Son bir kaç senedir devletin idarî kadrosunun tıpkı geçmiş dönemlerde olduğu gibi halktan kopmaya başladığı tartışılıyor. Kendisine “halkın adamı” diye şarkı sözü yazılan Cumhurbaşkanı Erdoğan’ın geçtiğimiz hafta gerçekleştirilen yerli traktör tanıtımında tarlaya galoş ile girmesi de bu tartışmalara tuz biber eken bir haber oldu. Kimileri “dost işe, düşman galoşa bakar” diyerek her zamanki tavırlarıyla problemleri sümen altı etmeye çalışsa da, “halkın adamı” olduğu bilinen Cumhurbaşkanı Erdoğan’ın “Beyaz Türkler”i aratmayan bir davranış sergilemesi, bir yerlerde son derece yanlış bir şeyler yapıldığının küçük bir işareti...

 “Erdoğan’ın etrafını sardılar, onu halktan tecrit ettiler.” gibi bahanelerin arkasına sığınılacak demin çoktan geçtiği, milletin “Etrafındakileri Erdoğan seçmiyor mu yahu?” diye sormaya başladığı da düşünülürse meselenin ehemmiyeti daha iyi kavranır diye ümid ediyorum. Erdoğan’ın o tarlaya halkın yaptıklarından iğrenircesine galoşla girmesine sebep olanlar kim mi?
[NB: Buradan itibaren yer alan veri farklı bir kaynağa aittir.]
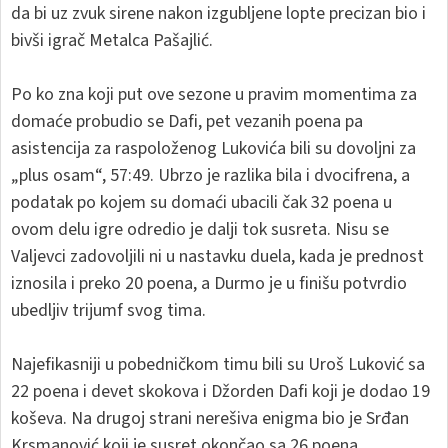
da bi uz zvuk sirene nakon izgubljene lopte precizan bio i
bivši igrač Metalca Pašajlić.
Po ko zna koji put ove sezone u pravim momentima za
domaće probudio se Dafi, pet vezanih poena pa
asistencija za raspoloženog Lukovića bili su dovoljni za
„plus osam“, 57:49. Ubrzo je razlika bila i dvocifrena, a
podatak po kojem su domaći ubacili čak 32 poena u
ovom delu igre odredio je dalji tok susreta. Nisu se
Valjevci zadovoljili ni u nastavku duela, kada je prednost
iznosila i preko 20 poena, a Durmo je u finišu potvrdio
ubedljiv trijumf svog tima.
Najefikasniji u pobedničkom timu bili su Uroš Luković sa
22 poena i devet skokova i Džorden Dafi koji je dodao 19
koševa. Na drugoj strani nerešiva enigma bio je Srđan
Krsmanović koji je susret okončao sa 26 poena.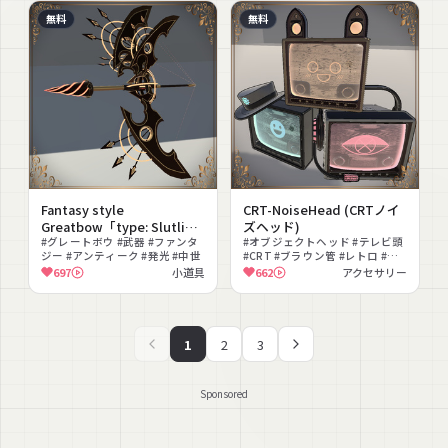
無料
無料
Fantasy style
CRT-NoiseHead (CRTノイ
Greatbow「type: Slutlig
ズヘッド)
mistiltein」
#グレートボウ #武器 #ファンタ
#オブジェクトヘッド #テレビ頭
ジー #アンティーク #発光 #中世
#CRT #ブラウン管 #レトロ #ス
チームパンク #頭部差し替え #人
697
小道具
662
アクセサリー
外化 #発光 #アンティーク
1
2
3
Sponsored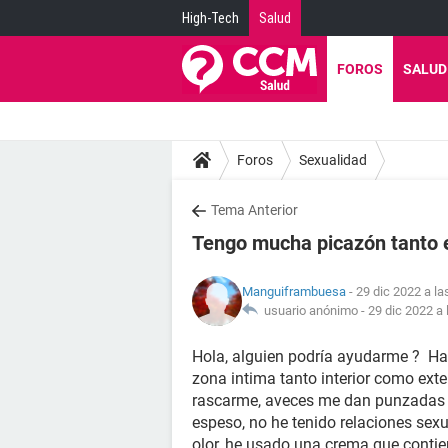
High-Tech
Salud
FOROS
SALUD
Foros
Sexualidad
Tema Anterior
Tengo mucha picazón tanto ext
Manguiframbuesa
- 29 dic 2022 a la
usuario anónimo -
29 dic 2022 a 
Hola, alguien podría ayudarme ? Ha
zona intima tanto interior como ext
rascarme, aveces me dan punzadas y
espeso, no he tenido relaciones sexu
olor, he usado una crema que contie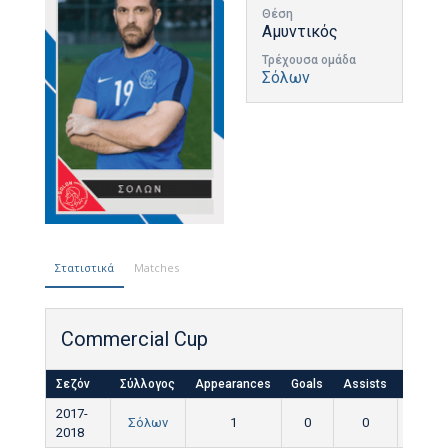
Θέση
Αμυντικός
Τρέχουσα ομάδα
Σόλων
Στατιστικά
Matches
Commercial Cup
Σεζόν
Σύλλογος
Appearances
Goals
Assists
Yellow
2017-
Σόλων
1
0
0
0
2018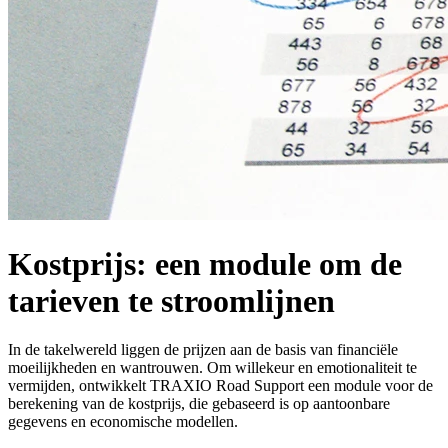
Kostprijs: een module om de
tarieven te stroomlijnen
In de takelwereld liggen de prijzen aan de basis van financiële
moeilijkheden en wantrouwen. Om willekeur en emotionaliteit te
vermijden, ontwikkelt TRAXIO Road Support een module voor de
berekening van de kostprijs, die gebaseerd is op aantoonbare
gegevens en economische modellen.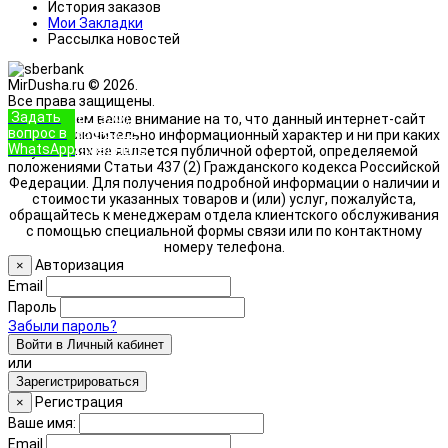
История заказов
Мои Закладки
Рассылка новостей
MirDusha.ru © 2026.
Все права защищены.
Задать
+7 (933)
Обращаем ваше внимание на то, что данный интернет-сайт
вопрос в
888-8322
носит исключительно информационный характер и ни при каких
WhatsApp
Позвонить
условиях не является публичной офертой, определяемой
положениями Статьи 437 (2) Гражданского кодекса Российской
Федерации. Для получения подробной информации о наличии и
стоимости указанных товаров и (или) услуг, пожалуйста,
обращайтесь к менеджерам отдела клиентского обслуживания
с помощью специальной формы связи или по контактному
номеру телефона.
Авторизация
×
Email
Пароль
Забыли пароль?
Войти в Личный кабинет
или
Зарегистрироваться
Регистрация
×
Ваше имя:
Email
Kanun-u Esasi’nin ilanının ardından Osmanlı’nın topraklarını etini koparırcasına elinden almak maksadıyla İstanbul’da toplanan sırtlan sürüsüne “Muhterem murahhaslar hazerâtı!.. İşitmekte olduğunuz top sesleri Osmanlı ülkesinde Anayasanın ilân olduğunu bildiriyor. Şu andan başlayarak Türkiye, Batının meşrûtî hükümetleri arasına girmiştir.” diyen Saffet Paşa’nın, Slavları Osmanlı topraklarından koparmak üzere toplanan bu sırtlan meclisinin aklına güya eşitlik adına Rum, Ermeni ve Yahudi tebayı da sokan Mason Mithad Paşa’nın zihniyeti… Bu zihniyet bugün kimlerde tecessüm ediyorsa o kimselerin ve onlara özenenlerin devlet idaresinden ivedi bir şekilde uzaklaştırılması gerekiyor. Batı’yı hâkim, kendisini ise ezik gören sosyal-siyasî şartlanmadan kurtulmak için atılması gereken en ehemmiyetli adımlardan biri budur.